Adam Kinzinger, a member of the House of Representatives, has called on Mr Pence to invoke the 25th amendment, under which the vice-president can remove the president’s powers if a majority of the cabinet agrees that he is not able to fulfil his duties.
Lisa Murkowski, the Republican senator from Alaska, said this weekend she wanted Mr Trump to resign. Neither have said, however, how they would vote in an impeachment proceeding.
The Capitol siege followed a weeks-long effort by Mr Trump to overturn November’s election result, which has failed repeatedly in the courts.

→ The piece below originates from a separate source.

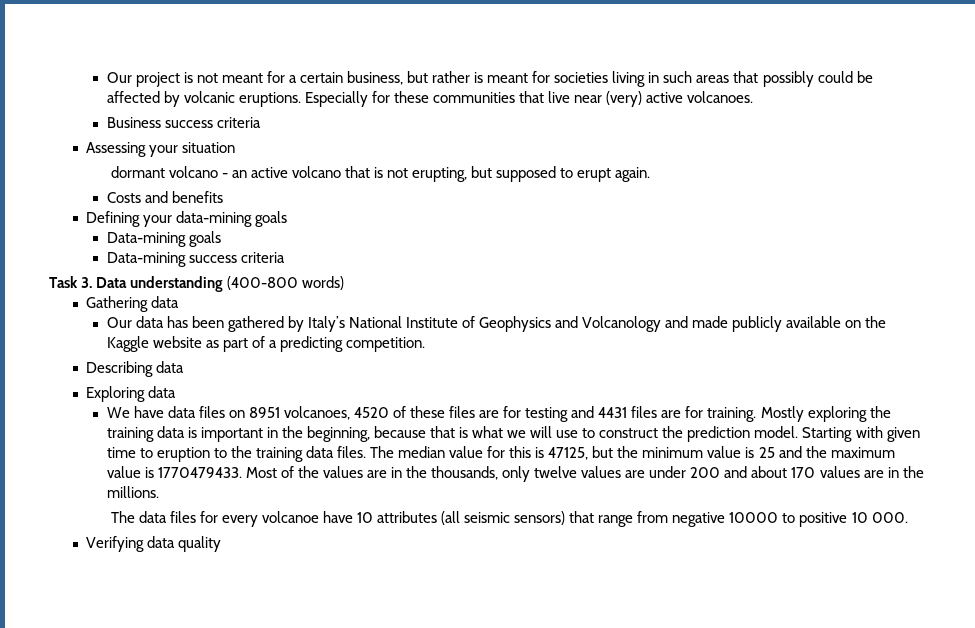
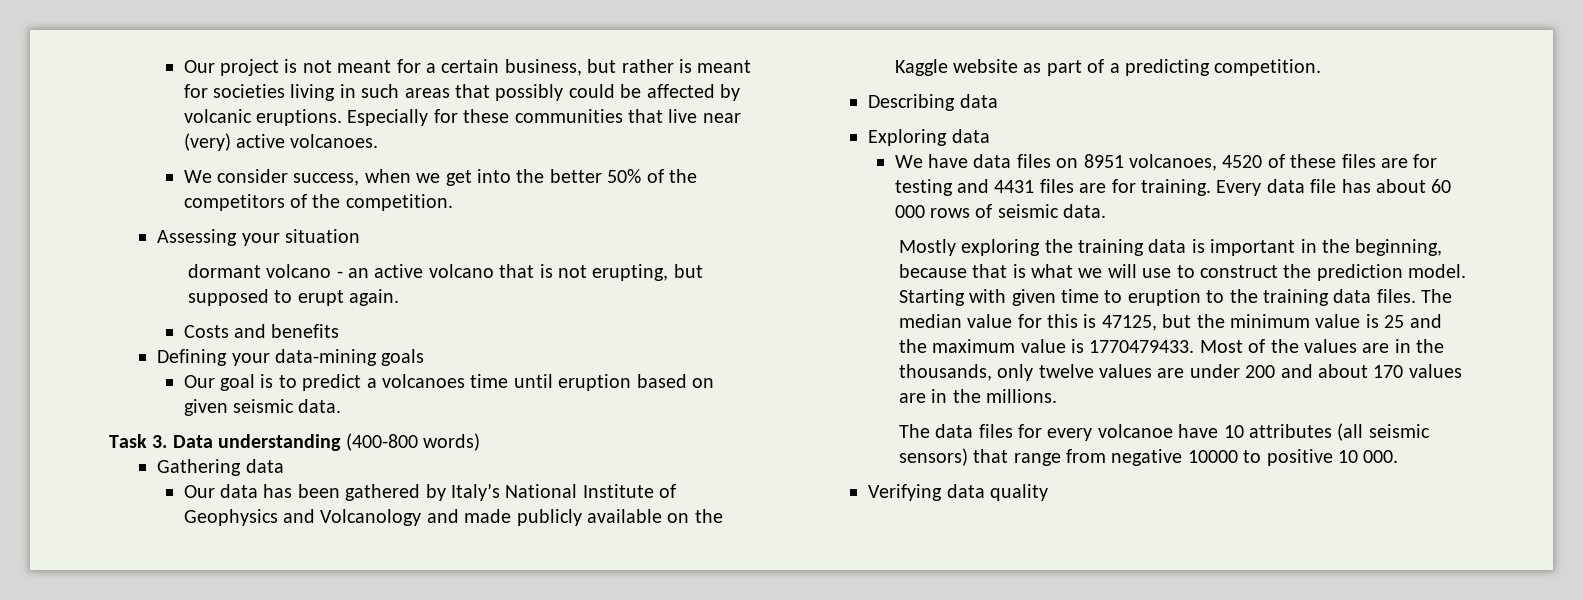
[106,117,261,128] Business success criteria -> [183,169,697,186] [183,194,453,211] We consider success, when we get into the better 50% of the competitors of the competition.
[106,231,221,247] [106,252,285,267] Data-mining goals // Data-mining success criteria -> [183,374,714,391] [183,399,342,416] Our goal is to predict a volcanoes time until eruption based on given seismic data.
(757, 414) none -> [1216,179,1452,196] [894,204,1107,218] Every data file has about 60 000 rows of seismic data. //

The president’s critics accuse him of putting undue pressure on Republican state officials to help overturn Mr Biden’s election victory. The Washington Post reported on Saturday that Mr Trump had made a call last month to Georgia’s lead elections investigator, in which he urged the official to “find the fraud”.
This followed revelations of a taped call to Brad Raffensperger, Georgia’s secretary of state, in which he urged the Republican official to “find” the 11,780 votes he would need to win the state.
The Wall Street Journal also claimed that the White House had pushed Atlanta’s top federal prosecutor to resign because President Trump was angry he had not properly investigated his claims of election fraud.
Mr Trump was last year impeached by the House but acquitted by the Republican-controlled Senate over allegations he pressured the president of Ukraine to help uncover dirt on Mr Biden.
Mr Trump was looking increasingly isolated over the weekend after Twitter banned his account from its platform, denying him his most cherished communication platform.
The social media company’s move sparked fierce denunciation from Mr Trump’s supporters.
“Big Tech’s PURGE, censorship & abuse of power is absurd & profoundly dangerous,” tweeted Ted Cruz. The Texas Senator led the group of Republicans who refused to certify Mr Biden’s electoral college win, citing the president’s unfounded claims of electoral fraud.